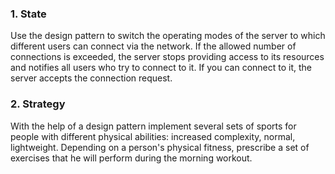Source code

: <h3>1. State</h3>
Use the design pattern to switch the operating modes of the server to which different users can connect via the network. If the allowed number of connections is exceeded, the server stops providing access to its resources and notifies all users who try to connect to it. If you can connect to it, the server accepts the connection request.
<h3>2. Strategy</h3>
With the help of a design pattern implement several sets of sports for people with different physical abilities: increased complexity, normal, lightweight. Depending on a person's physical fitness, prescribe a set of exercises that he will perform during the morning workout.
**********
- _Task item_
How many of the lines above contain the string "pattern"? Case counts; reply with the number only.

- _Your solution_
2